17. April 2026 durch
Investitionsabzugsbeträge für Batteriespeicher und PowerPacks: Was Investoren wissen sollten
Dr. Adam S. Dampc

Investitionsabzugsbeträge (IAB) nach § 7g EStG gehören zu den wirkungsvollsten Instrumenten der Steuerplanung für Gewerbetreibende und Selbstständige. Sie ermöglichen es, bis zu 50 % der voraussichtlichen Anschaffungskosten eines Wirtschaftsguts bereits vor der tatsächlichen Investition gewinnmindernd geltend zu machen. Besonders attraktiv: IABs können auch rückwirkend gebildet werden, etwa in einem Jahr mit unerwartet hohen Gewinnen.

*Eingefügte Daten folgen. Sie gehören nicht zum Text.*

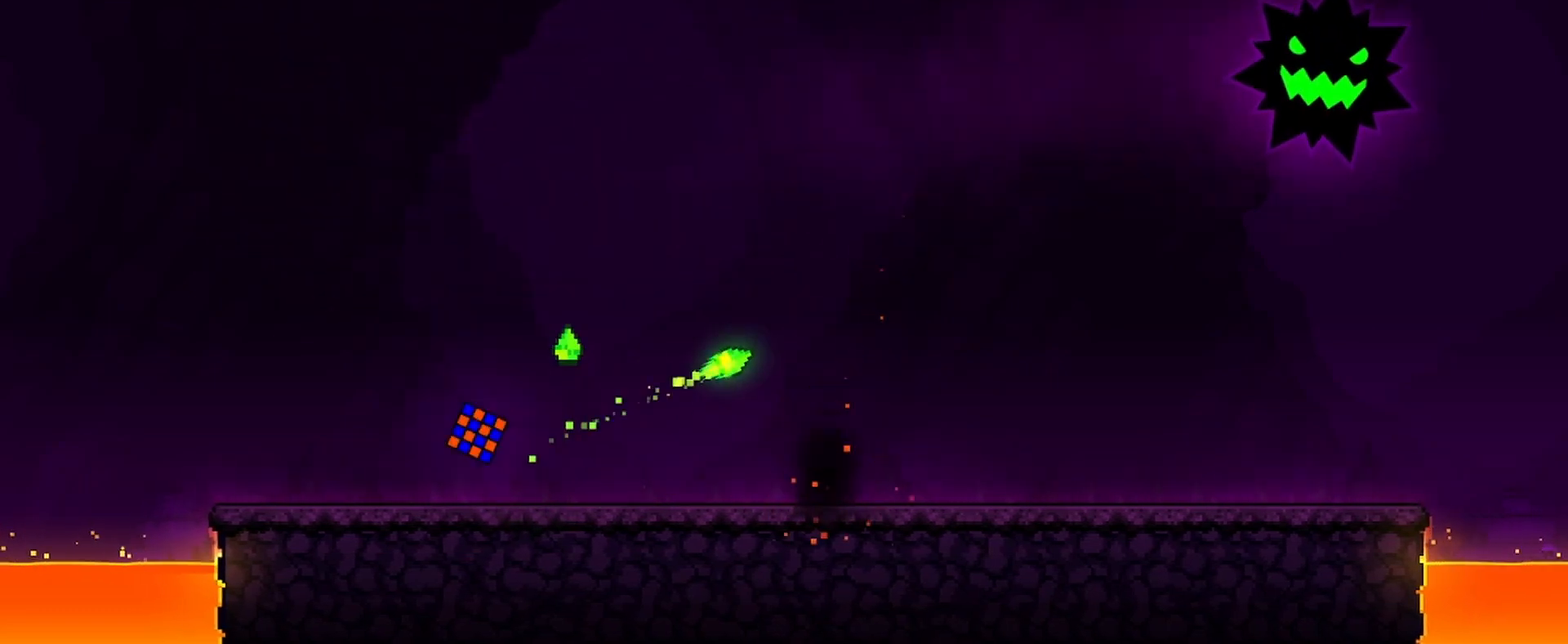
{"keys": ["d"], "mouse": [], "events": []}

Batteriespeicher und sogenannte PowerPacks haben sich in den letzten Jahren als beliebte IAB-Investitionen etabliert. Der Markt für Energiespeicherlösungen wächst, die Anschaffungskosten sind hoch genug für einen spürbaren Steuervorteil, und der Staat fördert Investitionen in Energieinfrastruktur bewusst durch steuerliche Anreize. Das ist gewollt, das ist legitim, und für viele Investoren ist es eine echte Chance.

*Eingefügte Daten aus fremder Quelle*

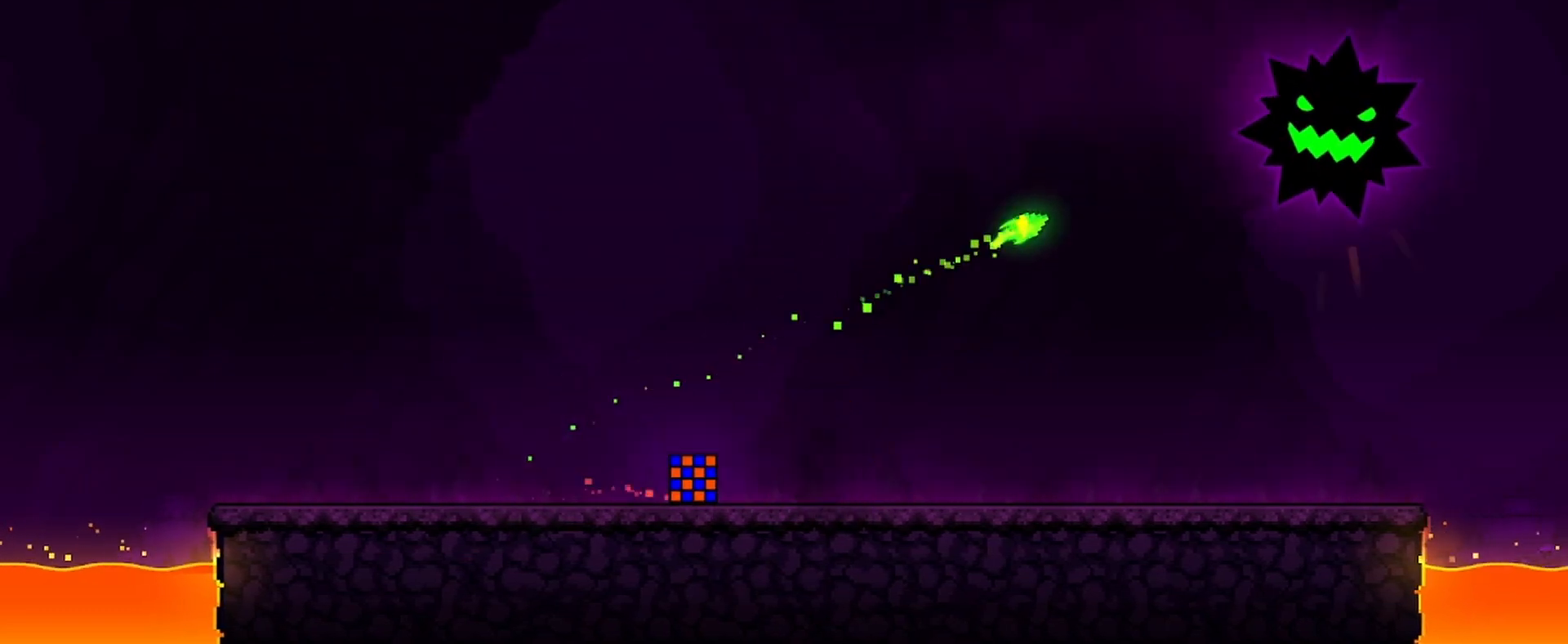
{"keys": ["d"], "mouse": [], "events": []}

Gleichzeitig ist der Markt jung, und nicht alle Anbieter operieren seriös. Wer investiert, sollte die rechtlichen Rahmenbedingungen kennen, um später kein böses Erwachen zu erleben. Dieser Beitrag gibt einen Überblick über die wichtigsten Chancen und Risiken.

1. Grundlagen: Wie funktioniert der IAB?

Der Investitionsabzugsbetrag nach § 7g Abs. 1 EStG ermöglicht es Steuerpflichtigen, künftige betriebliche Investitionen steuerlich vorzuziehen. Die wesentlichen Voraussetzungen:

  • Berechtigt sind Steuerpflichtige mit Einkünften aus Gewerbebetrieb, selbständiger Arbeit oder Land- und Forstwirtschaft. Nicht berechtigt sind reine Kapitalanleger oder Vermieter.
  • Betriebsgröße: Das Betriebsvermögen darf 200.000 Euro nicht überschreiten (§ 7g Abs. 1 S. 2 Nr. 1 EStG). Bei Einnahmenüberschussrechnung ist der Gewinn maßgeblich.
  • Investitionsabsicht: Die Anschaffung muss innerhalb von drei Jahren nach dem Jahr der Inanspruchnahme erfolgen.
  • Betriebliche Nutzung: Das Wirtschaftsgut muss voraussichtlich mindestens zu 90 % betrieblich genutzt werden.
  • Höhe: Bis zu 50 % der voraussichtlichen Anschaffungskosten, maximal 200.000 Euro je Betrieb (Summe aller bestehenden IABs).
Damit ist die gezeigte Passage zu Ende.